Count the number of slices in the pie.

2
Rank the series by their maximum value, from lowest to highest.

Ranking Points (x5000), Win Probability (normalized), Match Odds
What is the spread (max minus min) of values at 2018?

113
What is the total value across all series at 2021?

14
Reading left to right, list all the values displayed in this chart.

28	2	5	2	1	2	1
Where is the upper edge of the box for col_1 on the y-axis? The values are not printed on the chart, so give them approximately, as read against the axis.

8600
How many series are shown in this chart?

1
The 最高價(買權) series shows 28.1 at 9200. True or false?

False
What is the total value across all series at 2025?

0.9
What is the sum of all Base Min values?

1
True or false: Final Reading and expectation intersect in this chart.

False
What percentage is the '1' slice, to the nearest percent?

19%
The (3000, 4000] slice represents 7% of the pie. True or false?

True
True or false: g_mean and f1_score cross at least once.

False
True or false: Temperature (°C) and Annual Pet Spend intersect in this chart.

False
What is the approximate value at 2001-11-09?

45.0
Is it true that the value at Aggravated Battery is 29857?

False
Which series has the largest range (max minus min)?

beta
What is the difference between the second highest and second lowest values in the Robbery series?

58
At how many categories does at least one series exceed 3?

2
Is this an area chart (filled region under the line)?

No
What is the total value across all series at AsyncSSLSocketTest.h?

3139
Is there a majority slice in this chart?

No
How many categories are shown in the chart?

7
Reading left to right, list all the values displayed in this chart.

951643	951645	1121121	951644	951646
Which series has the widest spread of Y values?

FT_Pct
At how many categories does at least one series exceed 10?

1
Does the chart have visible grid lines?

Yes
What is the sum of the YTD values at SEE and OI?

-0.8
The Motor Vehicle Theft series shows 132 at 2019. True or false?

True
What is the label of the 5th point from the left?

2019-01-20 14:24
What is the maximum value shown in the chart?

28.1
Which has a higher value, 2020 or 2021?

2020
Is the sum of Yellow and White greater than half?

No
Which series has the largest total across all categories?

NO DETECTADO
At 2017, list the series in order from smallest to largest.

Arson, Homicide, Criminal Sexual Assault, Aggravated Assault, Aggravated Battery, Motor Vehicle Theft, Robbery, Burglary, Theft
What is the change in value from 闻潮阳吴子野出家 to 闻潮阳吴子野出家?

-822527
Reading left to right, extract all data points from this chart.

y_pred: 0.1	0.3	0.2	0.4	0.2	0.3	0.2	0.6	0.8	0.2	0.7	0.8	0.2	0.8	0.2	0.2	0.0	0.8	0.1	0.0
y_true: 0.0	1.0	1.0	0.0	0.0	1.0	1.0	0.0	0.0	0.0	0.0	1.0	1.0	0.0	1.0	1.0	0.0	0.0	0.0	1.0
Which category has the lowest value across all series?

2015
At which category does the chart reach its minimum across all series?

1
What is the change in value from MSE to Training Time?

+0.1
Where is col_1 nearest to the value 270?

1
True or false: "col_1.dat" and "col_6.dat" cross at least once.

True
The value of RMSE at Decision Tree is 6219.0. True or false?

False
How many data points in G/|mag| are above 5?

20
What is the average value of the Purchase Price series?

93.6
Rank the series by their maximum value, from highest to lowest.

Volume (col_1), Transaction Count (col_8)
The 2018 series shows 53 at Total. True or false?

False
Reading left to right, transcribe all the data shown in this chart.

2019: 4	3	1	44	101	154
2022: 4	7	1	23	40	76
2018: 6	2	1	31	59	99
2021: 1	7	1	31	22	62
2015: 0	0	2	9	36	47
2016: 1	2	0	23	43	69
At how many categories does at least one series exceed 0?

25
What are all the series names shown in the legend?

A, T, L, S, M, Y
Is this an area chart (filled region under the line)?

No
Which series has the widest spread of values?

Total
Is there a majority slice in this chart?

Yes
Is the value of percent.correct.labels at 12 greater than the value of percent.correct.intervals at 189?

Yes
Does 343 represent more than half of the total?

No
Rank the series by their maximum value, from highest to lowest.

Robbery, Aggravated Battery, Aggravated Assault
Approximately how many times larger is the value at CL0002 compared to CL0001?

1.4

### Exercise prompt
Please return each line of the records above that contains the word "change". Case counts, so only lines where the letters match in upper and lower case qualify.

### Answer area
What is the change in value from 闻潮阳吴子野出家 to 闻潮阳吴子野出家?
What is the change in value from MSE to Training Time?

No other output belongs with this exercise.